According to Bloomberg reports, LVMH is in talks to buy Tiffany & Co. Given the high-end jewellery sector’s relative resilience to downturns comparative to high-end watchmaking prompting even Kering Group’s Gucci to open a jewellery boutique on Place Vendome, the takeover bid by the owner of Louis Vuitton makes business sense. Insiders say the LVMH acquisition of US jeweller Tiffany & Co. would be the biggest purchase ever, potentially dwarfing the 2011 purchase of Italian Jeweller Bulgari for US$5.2 billion.
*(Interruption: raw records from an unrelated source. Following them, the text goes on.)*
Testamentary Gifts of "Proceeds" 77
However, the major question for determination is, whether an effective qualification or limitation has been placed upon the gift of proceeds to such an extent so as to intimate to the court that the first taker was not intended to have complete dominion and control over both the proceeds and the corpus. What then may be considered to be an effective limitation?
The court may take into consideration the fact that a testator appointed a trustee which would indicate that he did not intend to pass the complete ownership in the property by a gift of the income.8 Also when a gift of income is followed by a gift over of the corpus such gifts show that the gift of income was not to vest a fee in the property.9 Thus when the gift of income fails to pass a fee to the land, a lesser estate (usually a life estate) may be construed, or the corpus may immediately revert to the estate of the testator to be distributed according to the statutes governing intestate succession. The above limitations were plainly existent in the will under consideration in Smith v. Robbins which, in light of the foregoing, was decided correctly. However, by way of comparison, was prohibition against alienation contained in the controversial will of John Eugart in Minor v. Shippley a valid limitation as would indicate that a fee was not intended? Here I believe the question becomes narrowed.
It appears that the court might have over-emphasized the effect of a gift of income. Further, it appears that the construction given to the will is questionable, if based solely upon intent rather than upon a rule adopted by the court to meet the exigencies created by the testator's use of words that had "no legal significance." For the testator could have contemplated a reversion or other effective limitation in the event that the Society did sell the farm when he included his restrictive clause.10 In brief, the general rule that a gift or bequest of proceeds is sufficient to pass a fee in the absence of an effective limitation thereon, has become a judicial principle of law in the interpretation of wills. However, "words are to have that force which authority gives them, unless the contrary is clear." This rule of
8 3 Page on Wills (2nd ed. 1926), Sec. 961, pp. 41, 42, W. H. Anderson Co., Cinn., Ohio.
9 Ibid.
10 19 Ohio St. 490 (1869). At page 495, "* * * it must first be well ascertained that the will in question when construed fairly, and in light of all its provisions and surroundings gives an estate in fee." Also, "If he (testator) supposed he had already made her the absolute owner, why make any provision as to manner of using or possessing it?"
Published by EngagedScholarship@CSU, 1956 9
Aside from Bulgari, LVMH’s biggest takeover was for couture label Christian Dior in 2017 for US$7 billion.
The proposed acquisition comes during a time of uncertainty, Tiffany & Co. had been struggling with lower tourism spending with US sales to Chinese visitors dropping 25% amidst the looming trade war between the two titans and unfavourably strong US foreign exchange rates. That said, the 182 year old American jeweller is competitive with legacy jewellery brands in Europe and in a 2015 Hurun report, showed that it is still favoured amongst China’s ultra-wealthy.
Since his appointment in October 2017, Tiffany & Co. CEO Alessandro Bogliolo has made several high profile decisions including experimenting with higher price points in an effort to shift its luxury positioning, in addition to pledging to absorb rising costs resulting from trade tariffs.
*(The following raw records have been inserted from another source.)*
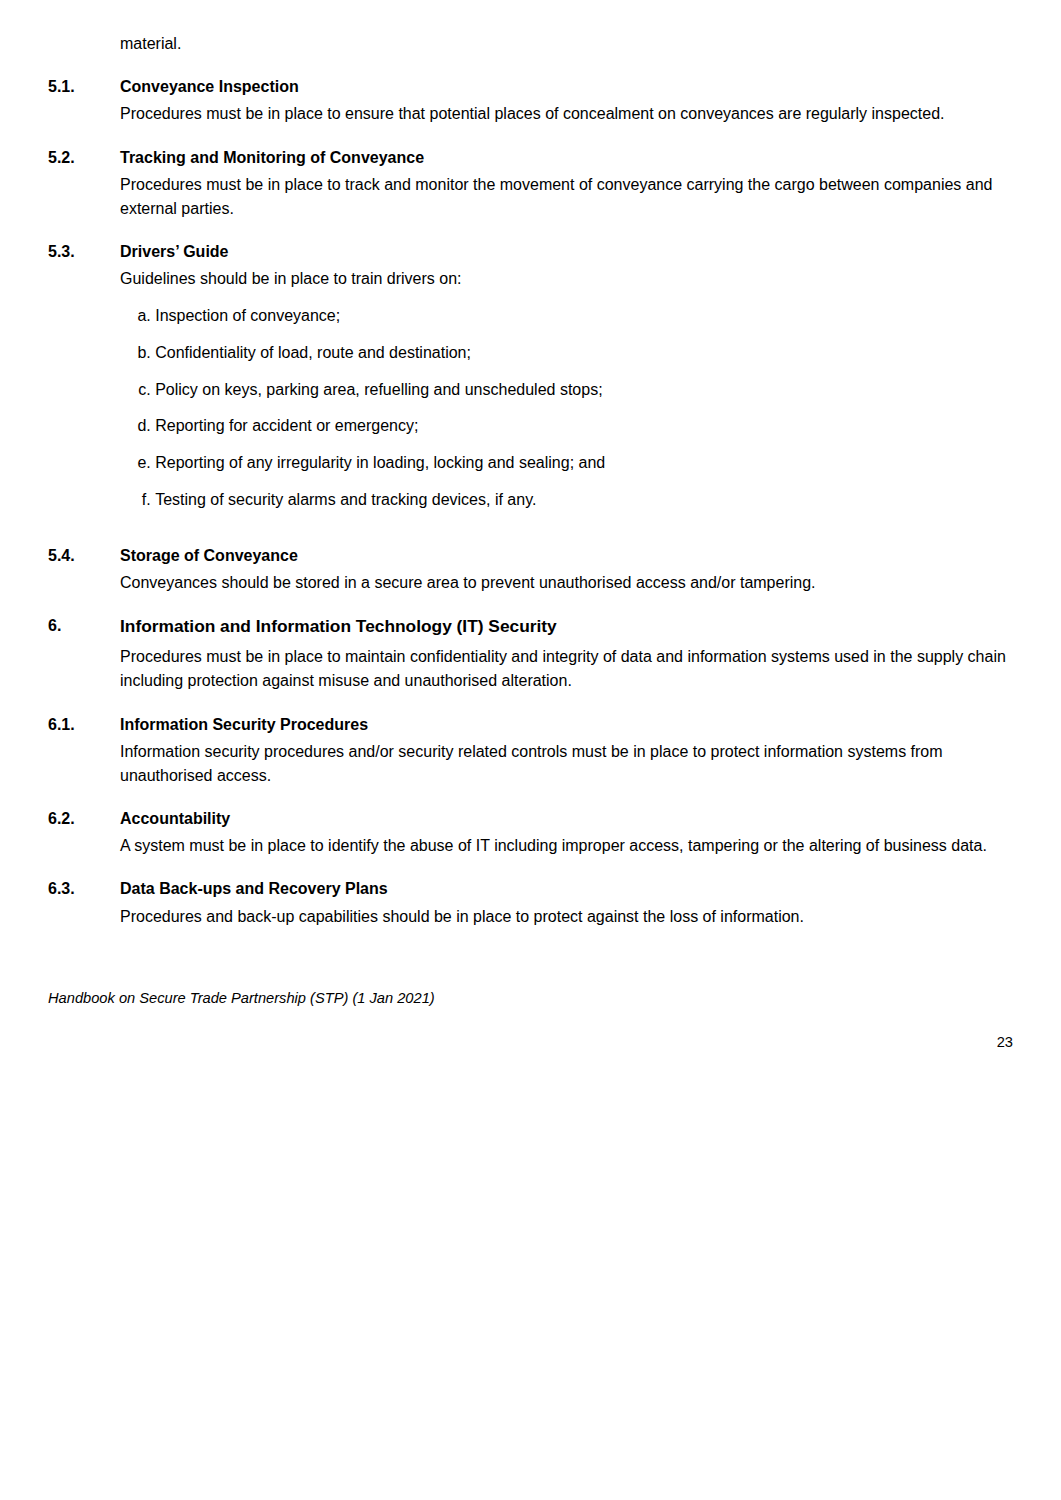material.
5.1.
Conveyance Inspection
Procedures must be in place to ensure that potential places of concealment on conveyances are regularly inspected.
5.2.
Tracking and Monitoring of Conveyance
Procedures must be in place to track and monitor the movement of conveyance carrying the cargo between companies and external parties.
5.3.
Drivers’ Guide
Guidelines should be in place to train drivers on:
Inspection of conveyance;
Confidentiality of load, route and destination;
Policy on keys, parking area, refuelling and unscheduled stops;
Reporting for accident or emergency;
Reporting of any irregularity in loading, locking and sealing; and
Testing of security alarms and tracking devices, if any.
5.4.
Storage of Conveyance
Conveyances should be stored in a secure area to prevent unauthorised access and/or tampering.
6.
Information and Information Technology (IT) Security
Procedures must be in place to maintain confidentiality and integrity of data and information systems used in the supply chain including protection against misuse and unauthorised alteration.
6.1.
Information Security Procedures
Information security procedures and/or security related controls must be in place to protect information systems from unauthorised access.
6.2.
Accountability
A system must be in place to identify the abuse of IT including improper access, tampering or the altering of business data.
6.3.
Data Back-ups and Recovery Plans
Procedures and back-up capabilities should be in place to protect against the loss of information.
Handbook on Secure Trade Partnership (STP) (1 Jan 2021)
23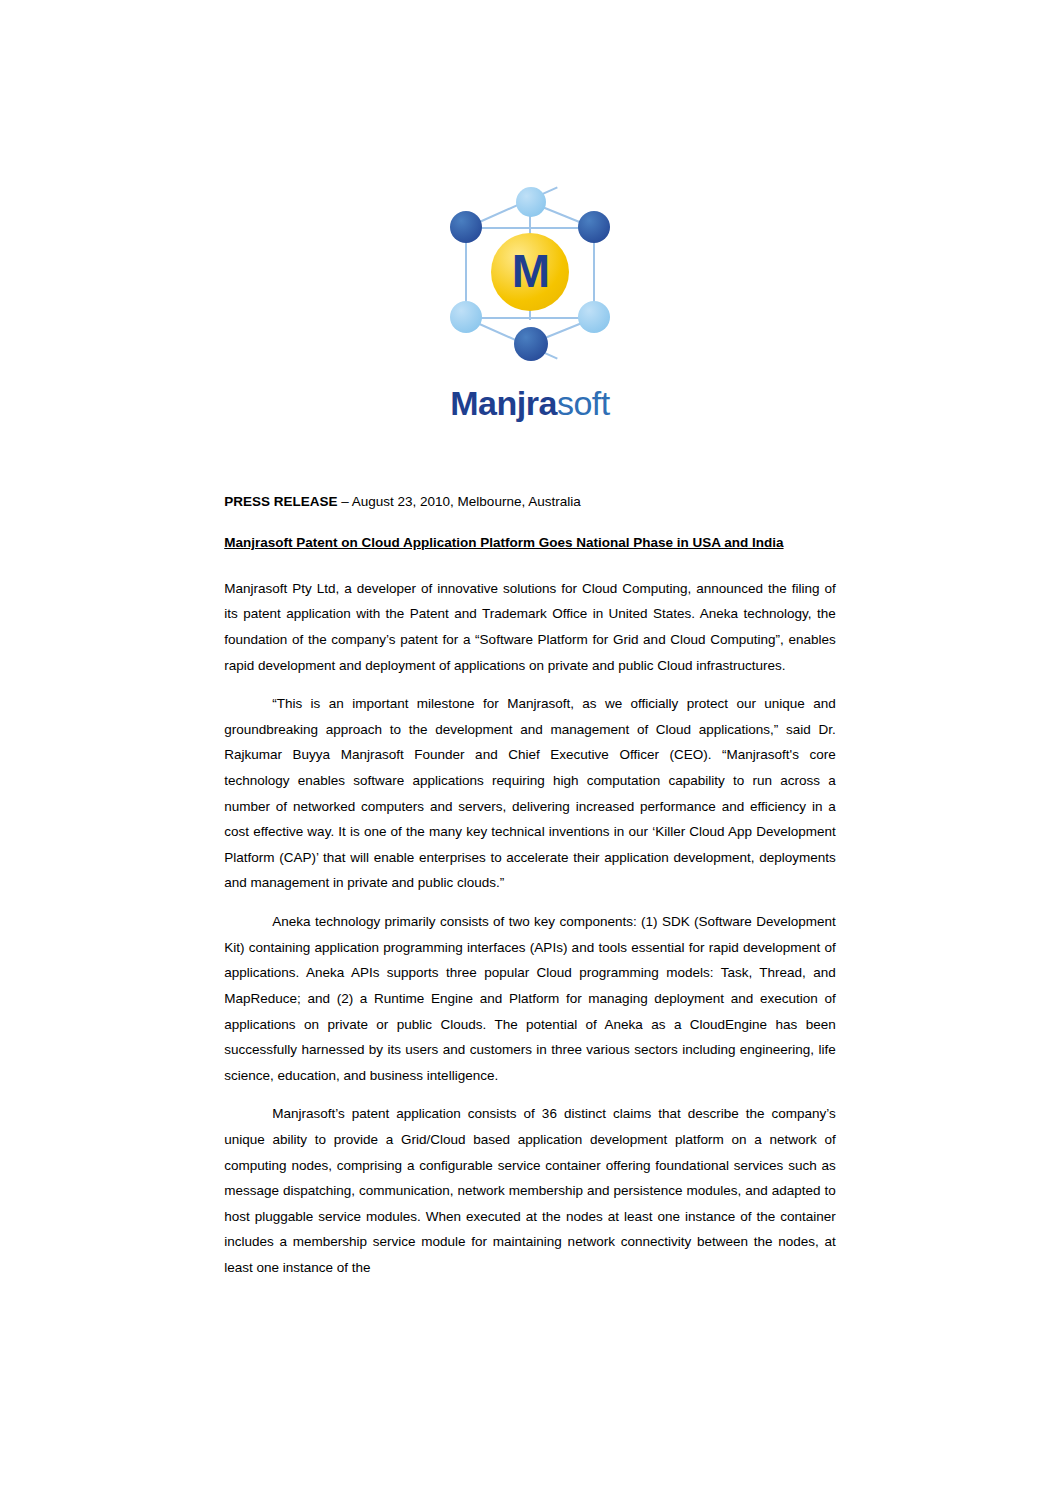M
Manjra soft
PRESS RELEASE – August 23, 2010, Melbourne, Australia
Manjrasoft Patent on Cloud Application Platform Goes National Phase in USA and India
Manjrasoft Pty Ltd, a developer of innovative solutions for Cloud Computing, announced the filing of its patent application with the Patent and Trademark Office in United States. Aneka technology, the foundation of the company’s patent for a “Software Platform for Grid and Cloud Computing”, enables rapid development and deployment of applications on private and public Cloud infrastructures.
“This is an important milestone for Manjrasoft, as we officially protect our unique and groundbreaking approach to the development and management of Cloud applications,” said Dr. Rajkumar Buyya Manjrasoft Founder and Chief Executive Officer (CEO). “Manjrasoft's core technology enables software applications requiring high computation capability to run across a number of networked computers and servers, delivering increased performance and efficiency in a cost effective way. It is one of the many key technical inventions in our ‘Killer Cloud App Development Platform (CAP)’ that will enable enterprises to accelerate their application development, deployments and management in private and public clouds.”
Aneka technology primarily consists of two key components: (1) SDK (Software Development Kit) containing application programming interfaces (APIs) and tools essential for rapid development of applications. Aneka APIs supports three popular Cloud programming models: Task, Thread, and MapReduce; and (2) a Runtime Engine and Platform for managing deployment and execution of applications on private or public Clouds. The potential of Aneka as a CloudEngine has been successfully harnessed by its users and customers in three various sectors including engineering, life science, education, and business intelligence.
Manjrasoft’s patent application consists of 36 distinct claims that describe the company’s unique ability to provide a Grid/Cloud based application development platform on a network of computing nodes, comprising a configurable service container offering foundational services such as message dispatching, communication, network membership and persistence modules, and adapted to host pluggable service modules. When executed at the nodes at least one instance of the container includes a membership service module for maintaining network connectivity between the nodes, at least one instance of the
Valued at $12 billion,Tiffany generated $4.4 billion of sales in 2018. By 3rd quarter 2019, shares of Charles Lewis Tiffany’s namesake company are up 22%. Comparatively, LVMH shares have risen 49% this year, giving the luxury conglomerate capital to make the acquisition bid to Tiffany & Co by way of their US$215 billion market capitalisation.
LVMH is led by Bernard Arnault, Europe’s richest person. The group’s most recent big ticket item was the 2018 acquisition of luxury hospitality company Belmond for US$3.2 billion, emblematic of the luxury conglomerate’s push to greater diversify their holdings.
Of the four large luxury holding companies including Swatch, Kering and Richemont group, LVMH has not been as exposed to the recent political unrest in Hong Kong, beating analyst estimates with 19% gains in leather goods and fashion sectors, LVMH watch and jewellery though growing at a slower pace compared to those divisions, fared better than their specialist watchmaking counterparts in Swatch and Richemont thanks to Bulgari’s, TAG Heuer’s and Hublot’s performance. Incidentally, current Tiffany CEO Bogliolo was a former executive of Bulgari.